Book review: Girl at War, by Sara Nović

During many of the Balkan wars, I used to be a very young journalist, with a serious history background, interested about politics, and covering foreign affairs. For many years, I constantly remained interested about this part of the world, including through many visits on the ground, temporary work for international projects and friendships I made. I was particularly interested in understanding the mechanisms of ignoring the fact that mass murders were taking place in the middle of a civilized continent. It happened once, but the proximity with those events made my intellectual investigation even more relevant. However, the international ADHD moved towards other horizons and I also got new interests, while forcing myself though of keeping an eye on the intellectual debates and political evolutions in the region.
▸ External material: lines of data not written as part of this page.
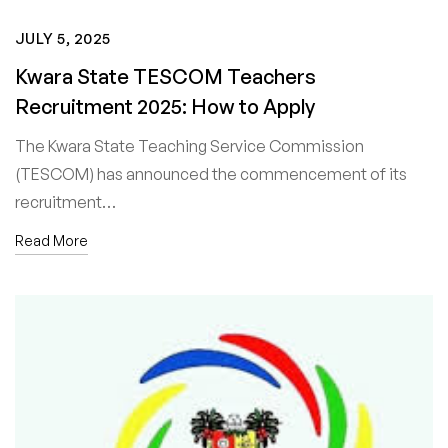
JULY 5, 2025
Kwara State TESCOM Teachers
Recruitment 2025: How to Apply
The Kwara State Teaching Service Commission
(TESCOM) has announced the commencement of its
recruitment…
Read More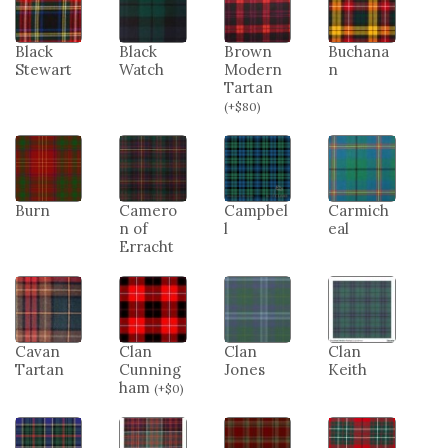
Black
Black
Brown
Buchana
Stewart
Watch
Modern
n
Tartan
(
+
$
80
)
Burn
Camero
Campbel
Carmich
n of
l
eal
Erracht
Cavan
Clan
Clan
Clan
Tartan
Cunning
Jones
Keith
ham
(
+
$
0
)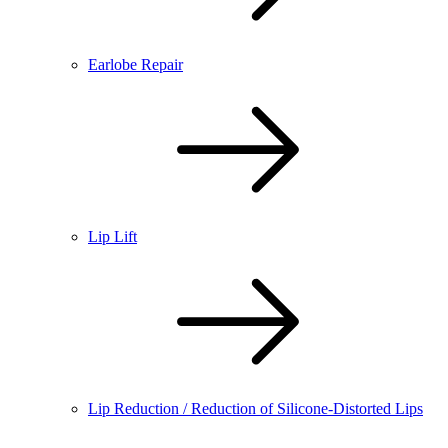
Earlobe Repair
Lip Lift
Lip Reduction / Reduction of Silicone-Distorted Lips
The Girl at War brought me back to those glorious times of optimism when I was confident that I can bring a completely new and fresh interpretation of human everything. It is a story of the Croatian-Serbian war, through the eyes of the little Ana. How you can explain war to a child? How the former friends becoming enemies are seen through the chidren's eyes? A very anecdotic detail, such as a beard, receives different significance: 'I wanted to know what a beard had to do with being sad, why the Serbs had both the JNA and the Cetniks on their side and we only had the police force, but my mother set a knife and a bowl of unpelled potatoes in fron of me before I could bring it up'. War insidiously entered everyone's life, nowadays more throughout than before, due to the television and modern communication: 'As a side effect of modern warfare, we had the peculiar priviledge of watching the destruction of our country on television'.
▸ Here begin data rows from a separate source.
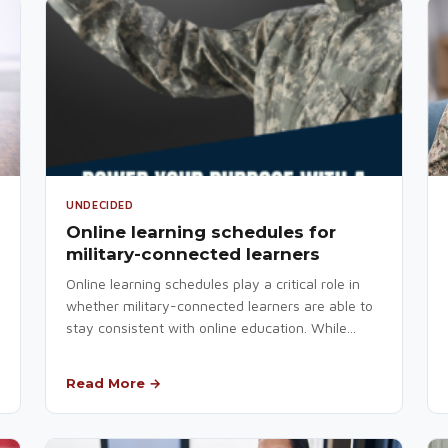
UNDECIDED
Online learning schedules for
military-connected learners
Online learning schedules play a critical role in
whether military-connected learners are able to
stay consistent with online education. While...
Read More →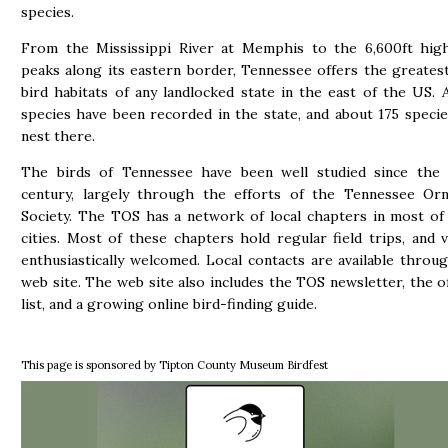
species.
From the Mississippi River at Memphis to the 6,600ft hig
peaks along its eastern border, Tennessee offers the greatest
bird habitats of any landlocked state in the east of the US.
species have been recorded in the state, and about 175 specie
nest there.
The birds of Tennessee have been well studied since the 
century, largely through the efforts of the Tennessee Orni
Society. The TOS has a network of local chapters in most of
cities. Most of these chapters hold regular field trips, and v
enthusiastically welcomed. Local contacts are available thro
web site. The web site also includes the TOS newsletter, the off
list, and a growing online bird-finding guide.
This page is sponsored by Tipton County Museum Birdfest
The story takes a dramatic turn when Ana's parents are murdered by drunken Cetniks in a common grave, while returning from Sarajevo where the little Rahela was sent to America for treatment. Ana escapes and for the rest of the story she is trying to cope with the loss and her survival. She follows her sister in the States, being adopted and started anew everything. And she got a new family 'new, like I had traded one family for another in a used-car deal'. The 'new' life is the struggle to obstruct the old memories: 'The more I lied, the closer I came to fitting in. Sometimes I even believed myself. People assumed I was just bookish or shy, and I was, or had become so'. The present is a projection of the past and read through the keys from the past. The 4th of July celebrations, for instance, are a reminder of the bombings during the Serbian air raids and thus, a frightening experience not an enjoyement. 11/9 is a reminder of the tragic repetability of global drama.
Ana needs to come at terms with her past, so she returns to Croatia. The processs starts with her invitation to present her testimony as a former child soldier in the front of an UN gathering. From her personal relationship to the professional dreams, she takes a break, getting back to the country that stole her childhood and her parents. But there is also Luka, her childhood sweetheart, to whom she wrote many letters left unanswered. 
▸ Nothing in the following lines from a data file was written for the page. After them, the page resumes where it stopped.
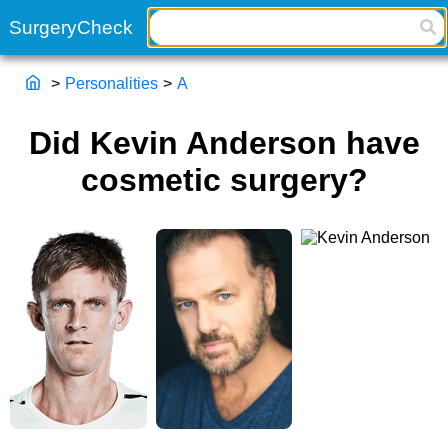
>
Personalities
>
A
Did Kevin Anderson have
cosmetic surgery?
Their meeting, after so many years, is in my opinion the main downside of the book. It is like the author just wanted to introduce this episode in order to finish it as fast as possible. The last part of the story, in fact I enjoyed the least. The first three quarters of the book are very emotional and strong, while the end is far beyond expectations. Politically speaking, the book does not mention the Croatian war crimes of Gotovina. During such troubled times, the victim and the perpetrator can switch seats too fast. 
It is the merit of the book to bring back to the public attention those too-fast-forgotten wars. It investigates the impact on everyday life of traumatic memories and it is doing it by outlining the fine intrusions and reinterpretations and self defences. 
It is a book I enjoyed reading without interruption. It makes you take life and writing about life more seriously.